Your parents did it. Your friends are doing it. But how do
you know if you’re ready to buy a home? The decision to become a homeowner is a
personal one that must be based on your life situation and finances. Ask
yourself these six questions to determine if you’re real estate-ready.
1. Can I afford it?
Homeownership brings with it many new expenses. Beyond your
mortgage, you’ll be paying for insurance, utilities and taxes (which is
included in MOST mortgages), not to mention maintenance costs and perhaps
homeowner’s association fees. If you don’t already have a budget, start one. It
will help you manage your money, your spending and help you understand how much
you can afford for a home. If you are currently renting the key is to not have
a mortgage higher or at the max of your budget.
2. Do I have money for a down payment?
Most lenders require a down payment of 3.5 percent up to
20 percent of the home’s price.
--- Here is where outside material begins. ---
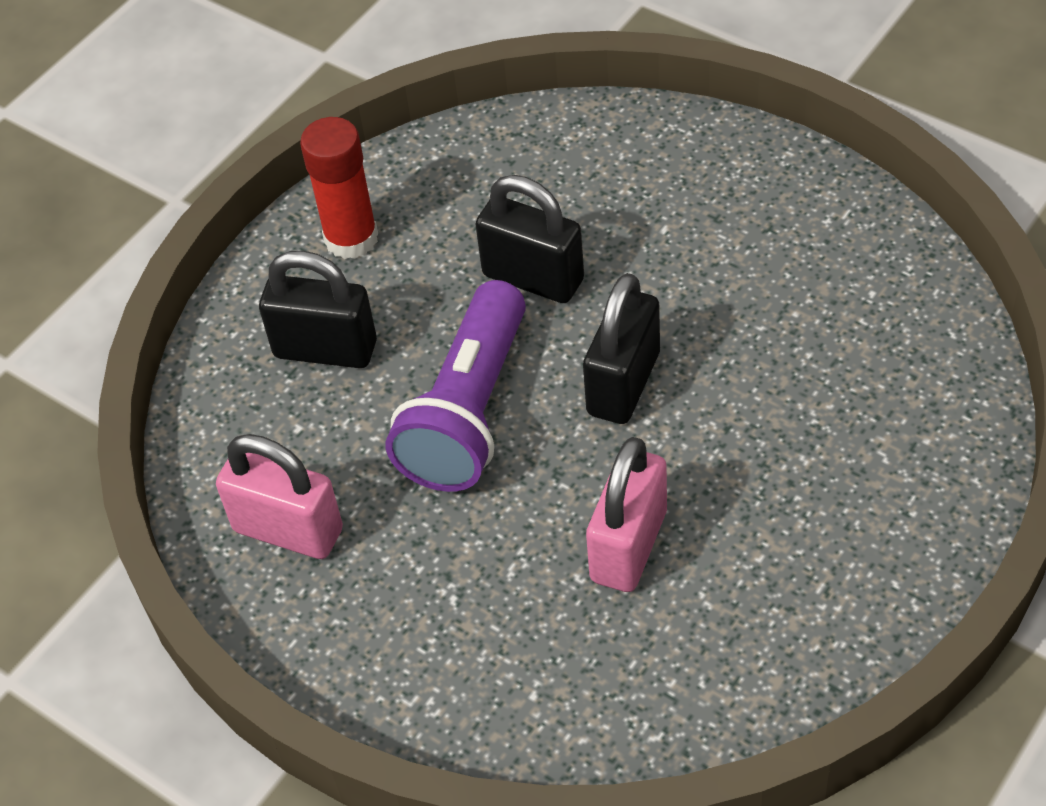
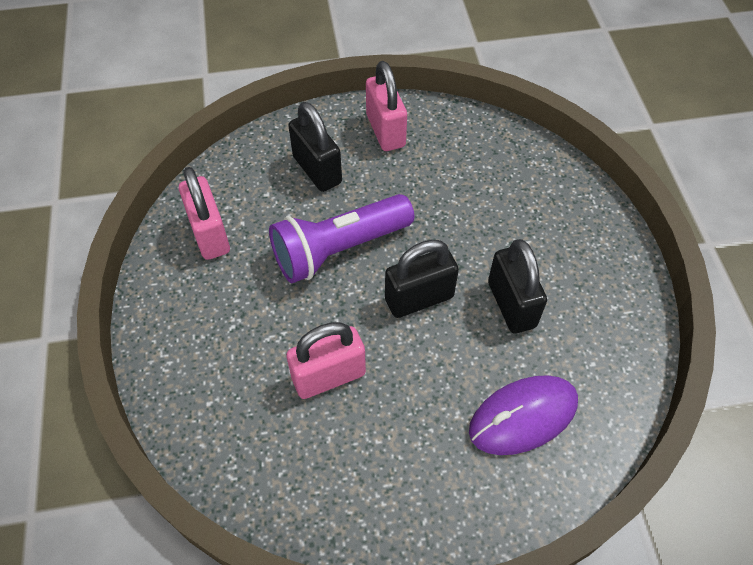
camera: 40 degrees right, 5 degrees up
red glue stick [300,117,378,259] -> pink padlock [366,61,407,151]
black padlock [475,175,584,303] -> black padlock moved to [488,239,547,334]
none -> purple mouse [469,375,578,455]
The U.S. Census Bureau reports the median
price of new homes sold in March 2014 was $290,000; 20 percent of that amount
is $58,000. Less than 20 percent down will require that you take out private
mortgage insurance (PMI), which protects the lender against default. PMI rates
vary, but monthly premiums can range from $30 to $70 for every $100,000
borrowed. VA loans, available to consumers who have served or are
presently serving in the U.S. military, require no down payment. Additionally,
low-income borrowers with credit scores of at least 580 may qualify for an FHA
loan (insured by the Federal Housing Administration) with a down payment of 3.5
percent.
3. Do I have a reliable source of income?
If there are murmurs of layoffs at your company or you’re
thinking you might want to quit your job, where will your mortgage payment come
from? Make sure you have a steady source of income.
4. How’s my credit?
Everyone has a credit score, also known as a FICO score
(Fair Isaac & Company), which can range from 300 to 850. If your credit
score is below 620, you’ll likely have a tough time getting a loan. If you do
obtain a loan, it will probably require a higher down payment and a higher
interest rate. If your credit score isn’t great, you should take some time to repair
your credit and raise your credit score. Do research before contacting a
credit repair company some of them aren’t worth the money.
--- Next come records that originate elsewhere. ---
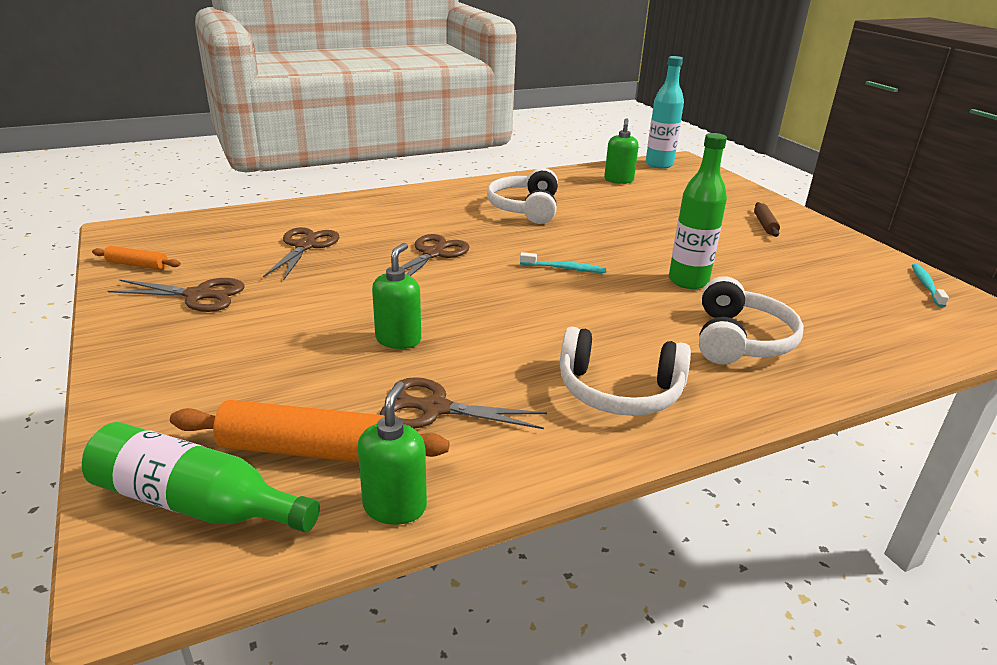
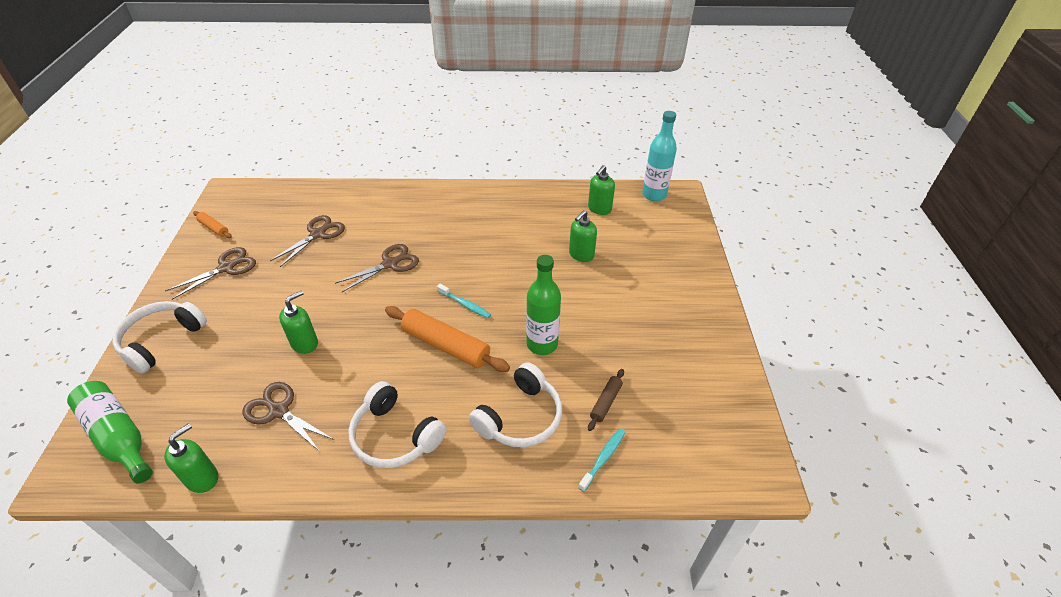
camera: 25 degrees right, 15 degrees up
brown scissors [108,278,245,312] -> brown scissors turned 75 degrees counterclockwise [165,247,256,300]
orange rolling pin [170,400,449,462] -> orange rolling pin moved to [385,306,510,372]
white headphones [487,168,558,224] -> white headphones moved to [112,301,207,374]
brown rolling pin [754,202,780,237] -> brown rolling pin moved to [588,369,624,431]
turquoise toothbrush [912,264,949,308] -> turquoise toothbrush moved to [578,428,625,492]
none -> green soap dispenser [569,210,597,262]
5. Am I planning to stay put for the next three to five years?
Real estate transaction costs are high enough that, unless
you’re in a thriving real estate market, you’ll likely lose money if you don’t
stay in your home for at least three to five years. Research your breakeven
point, which is the amount of time that buying makes more sense than renting.
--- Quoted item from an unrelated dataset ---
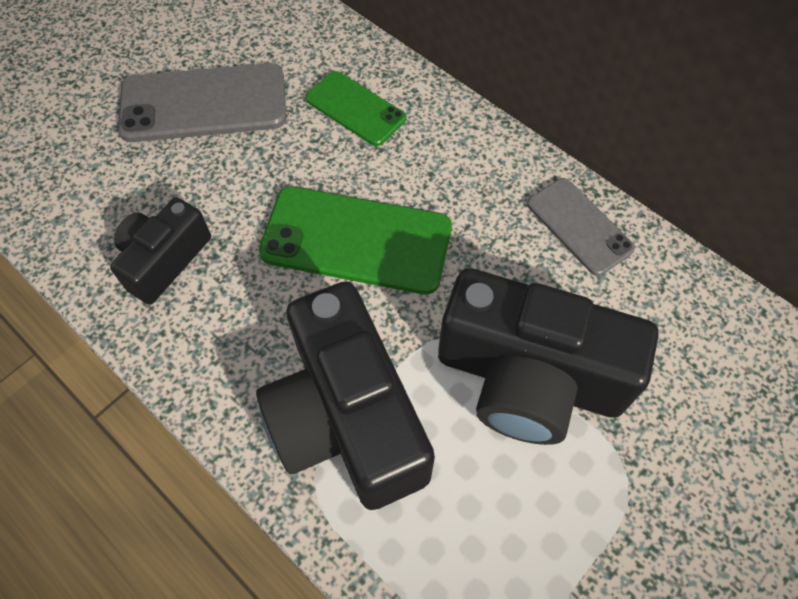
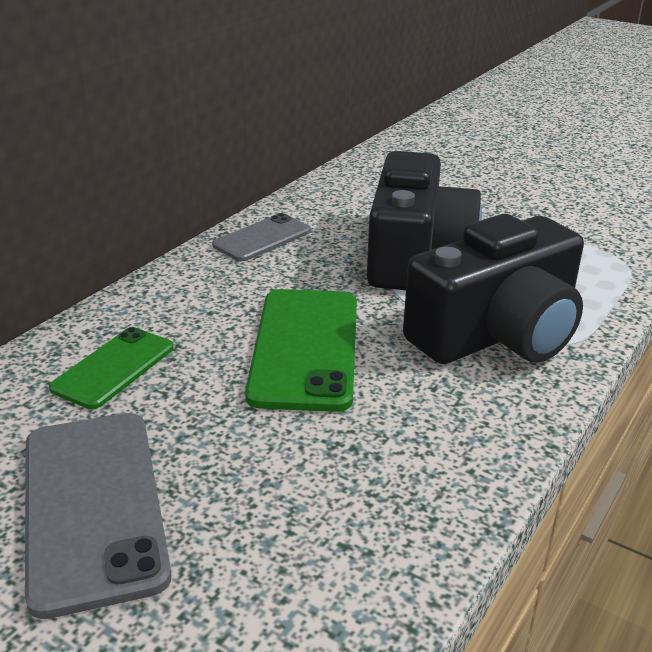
camera: 100 degrees left, 30 degrees down
black camera [110,198,211,304] -> none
6. Am I ready for some DIY projects?
Owning a home means maintenance, such as mowing the lawn or
making minor repairs. Do you have the time, skills and interest to maintain the
property? Or, can you afford to hire someone to handle these tasks?
Summary
Once you have examined your financial health and decided you
are ready for homeownership, take the time to choose your advisers wisely and
enjoy the hunt. Don’t let a pushy friend, relative, or real estate agent force
you to make decisions. Take careful inventory of your own situation.